Das war das Mindeste, denn die Lilien zeigten sich bestens auf den Fußball der Hamburger vorbereitet. Immer wieder überspielten sie deren Pressing mit langen Bällen und trotzten dem HSV mit dessen Waffen ein Remis ab: Die Darmstädter liefen den Gast hoch an und führten ansonsten jenen Ballbesitzfußball vor, den der HSV im Grunde besser beherrscht als die individuell auf mancher Position unterlegenen Darmstädter.

Der HSV-Torschütze war nur in die Startelf gerückt, weil Bakery Jatta zu spät zum Anschwitzen gekommen war

Die waren nur - dramaturgisch ausgesprochen ungünstig - schon nach vier Minuten in Rückstand geraten. Dabei war Torschütze Königsdörffer nur in die erste Elf gerutscht, weil Bakery Jatta zu spät zum Anschwitzen gekommen war. So etwas sieht kein Trainer gerne, der gestrenge Herr Walter schon gar nicht. "Wir haben Regeln und wenn einer zu spät kommt, und dann noch am Spieltag, weiß er, was die Konsequenz daraus ist." Eine weitere Konsequenz des Spieltages bekam am Tag darauf die ganze Mannschaft zu spüren: Morgens um acht Uhr kam der Mannschaftsbus nach einer Vollsperrung in Hamburg an - die Insassen durften daraufhin zu einer spontan angesetzten Trainingseinheit.

Am Samstag hatte die Hamburger Führung aus der einzigen offensichtlichen Fehlleistung der besten Defensive der Liga resultiert: In unfreiwilliger Vertretung zweier zu weit aufgerückter Innenverteidiger hatte Frank Ronstadt beim Pass von Moritz Heyer geschlafen. In der Folgezeit endete jeder Vorstoß des Darmstädter Flügelmanns mit einer rüden Attacke der Hamburger Defensive. Man konnte dem HSV auch sonst nicht nachsagen, dass er das Spiel halbherzig angegangen war. Bis zum 1:1 ließ sich der starke Keeper Daniel Heuer Fernandes bei jedem Abschlag quälend lang Zeit, und als ein Darmstädter Spieler verletzt auf dem Boden lag, wurde der Ball nicht herausgespielt, um eine Behandlungspause zu ermöglichen.
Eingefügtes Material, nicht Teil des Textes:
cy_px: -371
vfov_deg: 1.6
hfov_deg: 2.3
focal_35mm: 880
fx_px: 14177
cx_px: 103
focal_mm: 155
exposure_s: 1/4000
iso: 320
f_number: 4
Darmstadts Trainer lobt die "pure Willenskraft" seiner Elf

Nun war es allerdings nicht so, dass sich der HSV aufs Destruktive verlagerte. Denn obwohl jegliches rasantes Umschalten der Hanseaten von gut vorbereiteten Darmstädter vereitelt wurde, lief der Ball meist gut durch die Reihen der Gäste. Die besseren Chancen hatten aber die unermüdlichen Darmstädter, die mit Christoph Zimmermann (30.) Stojilkovic (69.) und Mathias Honsak (41.) zu Gelegenheiten kamen. Aus gutem Grund lobte Lieberknecht nach dem Spiel dann auch die "pure Willenskraft" seiner Elf und überlegte eine Weile, wie er den eigentlichen Grund dafür umschiffen könnte, der ihn nach dem Spiel vermutlich zu einem entfesselten Jubel getrieben hatte.
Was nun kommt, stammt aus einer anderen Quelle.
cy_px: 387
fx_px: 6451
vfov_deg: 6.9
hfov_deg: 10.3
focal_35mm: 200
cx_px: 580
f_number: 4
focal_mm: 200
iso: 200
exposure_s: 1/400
Er habe sich eben über den verdienten Ausgleich gefreut, sagte er. "Und für uns ist es einfach ein Privileg, gegen den großen HSV spielen zu dürfen." Nach Lage der Dinge wird Lieberknecht sich auch in der kommenden Saison über dieses Privileg freuen dürfen. Am Samstag dürften 16 800 Zuschauer gleich zwei Mannschaften gesehen haben, die in der kommenden Saison in der ersten Liga spielen werden.